Required task:
Copy out, character for character, every line from the beginning of the material through the line containing "text_box 崇仁醫護管理專科學校 [879, 1046, 1355, 1125]", including that line.
## BEGIN Data listing
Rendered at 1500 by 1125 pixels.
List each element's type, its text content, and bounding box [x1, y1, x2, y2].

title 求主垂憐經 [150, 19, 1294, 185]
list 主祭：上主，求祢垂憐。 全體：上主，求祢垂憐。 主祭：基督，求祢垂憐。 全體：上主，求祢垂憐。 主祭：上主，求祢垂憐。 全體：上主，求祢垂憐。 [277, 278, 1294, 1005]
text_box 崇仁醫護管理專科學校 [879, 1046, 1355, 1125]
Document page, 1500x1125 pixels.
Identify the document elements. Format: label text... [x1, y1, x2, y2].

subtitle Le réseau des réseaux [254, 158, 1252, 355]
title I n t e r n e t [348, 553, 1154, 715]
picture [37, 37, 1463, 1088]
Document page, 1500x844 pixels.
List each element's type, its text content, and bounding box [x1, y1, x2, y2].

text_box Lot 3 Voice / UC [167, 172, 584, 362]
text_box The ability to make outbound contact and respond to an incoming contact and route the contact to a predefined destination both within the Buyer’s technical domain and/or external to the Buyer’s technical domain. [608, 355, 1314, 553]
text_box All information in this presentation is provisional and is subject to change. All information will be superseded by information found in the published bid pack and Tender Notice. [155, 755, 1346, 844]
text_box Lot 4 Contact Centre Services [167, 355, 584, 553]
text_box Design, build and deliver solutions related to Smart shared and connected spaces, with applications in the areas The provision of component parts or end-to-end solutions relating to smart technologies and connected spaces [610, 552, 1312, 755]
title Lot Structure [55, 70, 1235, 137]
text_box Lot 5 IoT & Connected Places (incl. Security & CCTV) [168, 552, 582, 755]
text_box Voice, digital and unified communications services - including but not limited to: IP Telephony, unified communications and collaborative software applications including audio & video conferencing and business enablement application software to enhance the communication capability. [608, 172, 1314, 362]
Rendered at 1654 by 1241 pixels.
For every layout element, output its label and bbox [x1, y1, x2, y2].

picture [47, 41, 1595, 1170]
## END Data listing
Final answer:
Rendered at 1500 by 1125 pixels.
List each element's type, its text content, and bounding box [x1, y1, x2, y2].

title 求主垂憐經 [150, 19, 1294, 185]
list 主祭：上主，求祢垂憐。 全體：上主，求祢垂憐。 主祭：基督，求祢垂憐。 全體：上主，求祢垂憐。 主祭：上主，求祢垂憐。 全體：上主，求祢垂憐。 [277, 278, 1294, 1005]
text_box 崇仁醫護管理專科學校 [879, 1046, 1355, 1125]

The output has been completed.